The attempted coup on January 6th is the expression of so many threads in our national history, but it is also an idea made physical. This is mine, and I will destroy what it mine and you won't stop me because you are mine, too. I have held the dread of this kind of coup in my body for months and years. Five, to be exact. Today it has been merely a small headache, but in the past it's also been grinding teeth, a harder look at someone before I cross the street, a distancing from unconcerned people, a glazed hunch, a scream and a tinge of shame.

We also extend and lash our ideas into the land, too, but that's a whole other post.

So, this idea-body truth has been on my mind as I grapple with what I hope will be the tail end of my vertigo. The dizziness is both something purely physical related to loose crystals in my inner ear (an admittedly fabulous thought), and also a slightly too on-the-nose manifestation of how so many people have been feeling about the world this last year.

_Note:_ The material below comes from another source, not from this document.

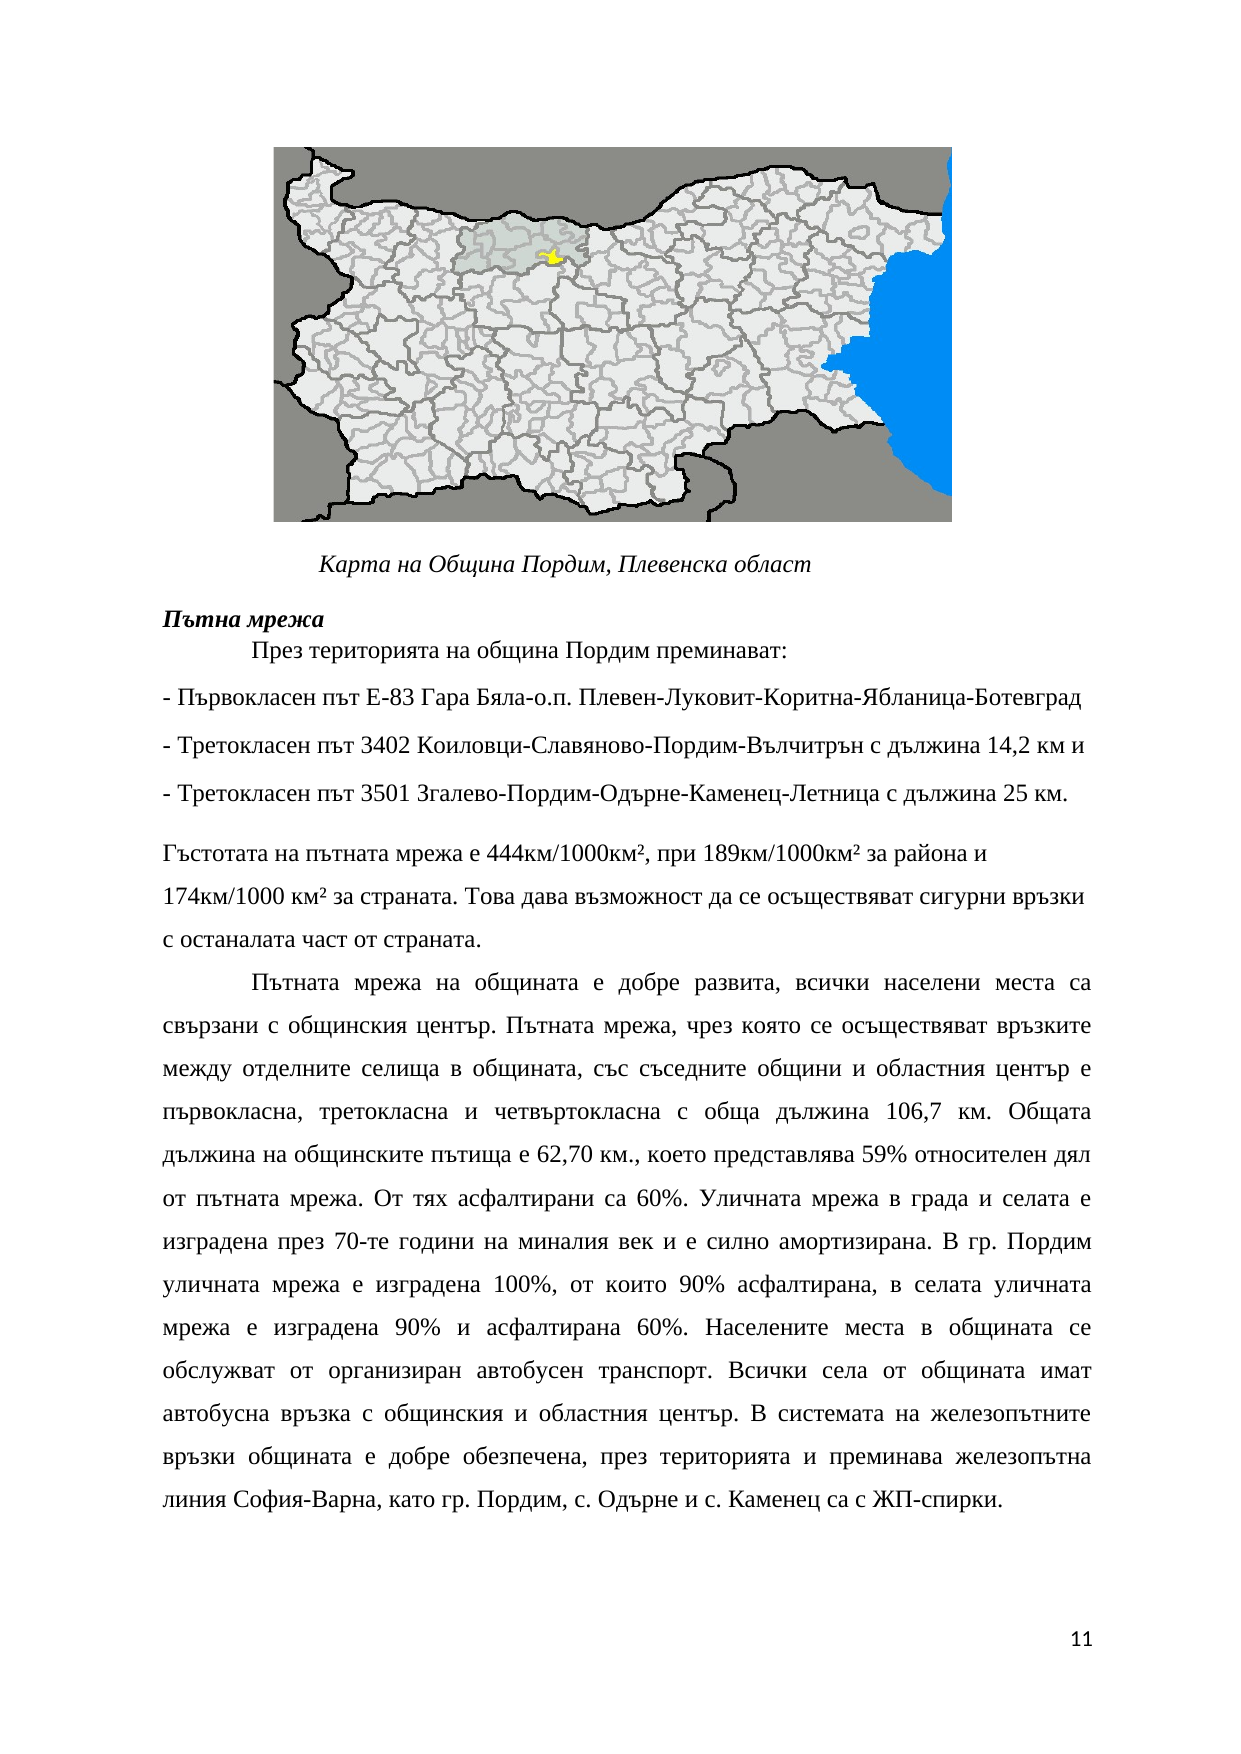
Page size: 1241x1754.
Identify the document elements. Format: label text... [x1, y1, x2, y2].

Yet, our illnesses are not only sicknesses, they're feedback loops. Similarly, ideas are dynamic and, if we're open to it, we can metabolize them before they kill us (all). If we're willing to open our minds to the idea that thoughts need blood and breath to live, it's not hard to imagine listening more closely to those loops within ourselves and then consciously processing the nourishing essences of a toxic idea, however microscopic, and purging the waste. We can make the deliberate choice to fill ourselves with truer ideas. Like COVID-19, though, it gets harder and harder to do the longer we breathe an idea in and out and the deeper we let a given thought into our bones. Witness the mob on January 6th, unable to keep their feet off Nancy Pelosi's desk. Those feet were an idea made manifest, hundreds of years in the making. Those bodies are new cells and sugars of a very old, apocalyptic idea.

I don't like this vertigo, but there is wisdom somewhere here. Maybe it's simply that radical imagination of a just future is a physical practice as much as a political one, and I need to do those exercises. Maybe it's dislocating to be so physically apart from people and so many of the things that ordered my mind before the pandemic; we've lost layers and layers of frequencies of the chords that used to resonate among us. Maybe, though, it's a reminder of how much gravity and flesh a toxic idea consumes when it's allowed to spread unchecked, when we tell ourselves that it's the cure and not the virus. My feet are, unfortunately, comfortable on other people's desks, too.

I don't like this vertigo, but it's speaking volumes to me.